### WHAT YOU ARE ASKED TO DO
The required output is all lines below that contain the word "service".

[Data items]

════════════════════

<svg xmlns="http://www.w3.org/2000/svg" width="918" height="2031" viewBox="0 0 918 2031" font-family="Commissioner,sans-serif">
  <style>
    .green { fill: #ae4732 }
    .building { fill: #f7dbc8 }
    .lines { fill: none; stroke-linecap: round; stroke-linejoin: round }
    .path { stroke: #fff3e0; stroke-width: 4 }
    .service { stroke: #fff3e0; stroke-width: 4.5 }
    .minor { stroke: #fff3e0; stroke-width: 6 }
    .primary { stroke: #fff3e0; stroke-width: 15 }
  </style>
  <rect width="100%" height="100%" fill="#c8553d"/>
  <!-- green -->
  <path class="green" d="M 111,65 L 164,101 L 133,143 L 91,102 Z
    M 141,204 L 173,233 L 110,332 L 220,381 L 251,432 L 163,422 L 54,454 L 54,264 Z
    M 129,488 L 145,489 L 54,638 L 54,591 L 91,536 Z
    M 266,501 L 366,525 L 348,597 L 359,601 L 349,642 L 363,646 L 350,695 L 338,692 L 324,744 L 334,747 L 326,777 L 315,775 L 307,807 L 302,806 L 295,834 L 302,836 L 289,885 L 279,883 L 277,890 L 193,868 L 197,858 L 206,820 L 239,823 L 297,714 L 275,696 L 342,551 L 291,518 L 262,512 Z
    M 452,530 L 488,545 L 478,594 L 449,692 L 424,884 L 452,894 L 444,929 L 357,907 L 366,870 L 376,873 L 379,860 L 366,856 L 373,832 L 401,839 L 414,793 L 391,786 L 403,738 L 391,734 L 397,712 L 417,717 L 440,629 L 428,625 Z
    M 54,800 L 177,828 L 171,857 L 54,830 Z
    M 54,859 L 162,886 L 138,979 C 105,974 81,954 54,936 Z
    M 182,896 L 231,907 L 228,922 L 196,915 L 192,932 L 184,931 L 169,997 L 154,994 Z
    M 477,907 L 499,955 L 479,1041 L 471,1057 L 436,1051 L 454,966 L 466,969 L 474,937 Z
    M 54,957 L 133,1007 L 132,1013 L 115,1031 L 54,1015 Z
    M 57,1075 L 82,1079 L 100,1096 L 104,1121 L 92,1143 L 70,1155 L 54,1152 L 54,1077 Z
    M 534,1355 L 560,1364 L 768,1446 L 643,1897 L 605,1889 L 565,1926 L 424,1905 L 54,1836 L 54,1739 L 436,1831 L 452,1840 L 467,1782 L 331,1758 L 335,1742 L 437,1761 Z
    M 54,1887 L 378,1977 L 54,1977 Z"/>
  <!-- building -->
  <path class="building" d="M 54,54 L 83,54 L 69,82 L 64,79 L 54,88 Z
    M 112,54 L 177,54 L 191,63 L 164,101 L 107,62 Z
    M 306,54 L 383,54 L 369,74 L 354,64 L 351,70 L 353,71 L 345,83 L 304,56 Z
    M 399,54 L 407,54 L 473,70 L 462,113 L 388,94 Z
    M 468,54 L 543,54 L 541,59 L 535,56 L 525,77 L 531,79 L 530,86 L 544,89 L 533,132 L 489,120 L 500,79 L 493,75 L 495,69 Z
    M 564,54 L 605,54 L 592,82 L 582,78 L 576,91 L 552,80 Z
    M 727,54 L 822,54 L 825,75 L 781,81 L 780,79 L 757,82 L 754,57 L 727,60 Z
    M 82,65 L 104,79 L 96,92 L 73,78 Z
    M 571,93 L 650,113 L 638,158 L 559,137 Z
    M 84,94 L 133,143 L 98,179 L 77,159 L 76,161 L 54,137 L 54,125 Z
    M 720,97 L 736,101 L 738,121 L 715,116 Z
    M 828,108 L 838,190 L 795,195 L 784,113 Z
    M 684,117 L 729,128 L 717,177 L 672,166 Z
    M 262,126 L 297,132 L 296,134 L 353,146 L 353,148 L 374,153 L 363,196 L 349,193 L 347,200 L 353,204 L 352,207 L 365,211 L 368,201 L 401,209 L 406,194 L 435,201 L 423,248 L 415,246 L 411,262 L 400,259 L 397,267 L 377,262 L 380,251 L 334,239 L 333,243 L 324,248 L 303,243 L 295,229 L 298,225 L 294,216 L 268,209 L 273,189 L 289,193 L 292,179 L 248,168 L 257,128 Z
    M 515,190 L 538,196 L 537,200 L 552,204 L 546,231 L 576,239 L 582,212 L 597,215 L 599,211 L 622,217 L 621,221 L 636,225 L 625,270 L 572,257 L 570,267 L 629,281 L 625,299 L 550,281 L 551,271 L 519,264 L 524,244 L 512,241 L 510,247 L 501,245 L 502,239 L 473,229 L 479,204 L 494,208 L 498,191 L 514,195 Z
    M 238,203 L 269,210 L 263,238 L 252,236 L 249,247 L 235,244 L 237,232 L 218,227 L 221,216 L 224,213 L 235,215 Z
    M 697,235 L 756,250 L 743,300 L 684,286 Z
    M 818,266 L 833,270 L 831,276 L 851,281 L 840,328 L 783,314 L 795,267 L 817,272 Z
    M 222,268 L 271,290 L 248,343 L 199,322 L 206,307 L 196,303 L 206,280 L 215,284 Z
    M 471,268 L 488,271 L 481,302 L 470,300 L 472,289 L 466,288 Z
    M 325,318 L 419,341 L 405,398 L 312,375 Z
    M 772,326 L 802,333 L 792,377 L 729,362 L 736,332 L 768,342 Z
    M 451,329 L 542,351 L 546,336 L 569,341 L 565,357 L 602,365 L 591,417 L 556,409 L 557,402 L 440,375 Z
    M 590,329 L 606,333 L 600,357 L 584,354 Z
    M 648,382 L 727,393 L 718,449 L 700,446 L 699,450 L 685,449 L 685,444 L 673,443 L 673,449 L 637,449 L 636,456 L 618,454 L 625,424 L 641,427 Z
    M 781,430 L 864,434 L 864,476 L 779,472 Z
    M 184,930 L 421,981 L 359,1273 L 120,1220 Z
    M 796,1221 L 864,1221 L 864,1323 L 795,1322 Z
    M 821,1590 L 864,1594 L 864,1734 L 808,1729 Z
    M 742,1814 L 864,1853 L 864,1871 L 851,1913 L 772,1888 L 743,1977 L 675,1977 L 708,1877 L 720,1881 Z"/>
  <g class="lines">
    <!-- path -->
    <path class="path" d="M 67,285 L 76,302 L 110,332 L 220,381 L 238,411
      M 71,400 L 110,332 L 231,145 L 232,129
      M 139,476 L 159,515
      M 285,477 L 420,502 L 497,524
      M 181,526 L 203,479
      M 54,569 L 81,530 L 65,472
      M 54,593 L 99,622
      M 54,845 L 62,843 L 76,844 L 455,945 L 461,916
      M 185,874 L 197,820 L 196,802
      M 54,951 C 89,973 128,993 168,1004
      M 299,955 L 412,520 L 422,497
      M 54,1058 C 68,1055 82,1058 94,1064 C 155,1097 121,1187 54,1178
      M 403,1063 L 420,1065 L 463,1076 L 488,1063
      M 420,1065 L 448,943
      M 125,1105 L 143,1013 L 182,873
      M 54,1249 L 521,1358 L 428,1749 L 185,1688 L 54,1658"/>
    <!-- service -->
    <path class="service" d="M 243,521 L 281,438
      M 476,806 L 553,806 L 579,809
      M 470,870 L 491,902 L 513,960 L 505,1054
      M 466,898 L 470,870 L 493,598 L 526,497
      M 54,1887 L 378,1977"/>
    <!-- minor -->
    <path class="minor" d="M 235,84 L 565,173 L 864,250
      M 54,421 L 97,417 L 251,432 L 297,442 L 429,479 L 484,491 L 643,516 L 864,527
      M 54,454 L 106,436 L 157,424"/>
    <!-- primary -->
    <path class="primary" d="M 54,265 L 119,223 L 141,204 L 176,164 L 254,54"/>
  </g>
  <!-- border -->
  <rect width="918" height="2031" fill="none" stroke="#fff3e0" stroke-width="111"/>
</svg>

════════════════════

### SOLVED PROBLEM
    .service { stroke: #fff3e0; stroke-width: 4.5 }
    <!-- service -->
    <path class="service" d="M 243,521 L 281,438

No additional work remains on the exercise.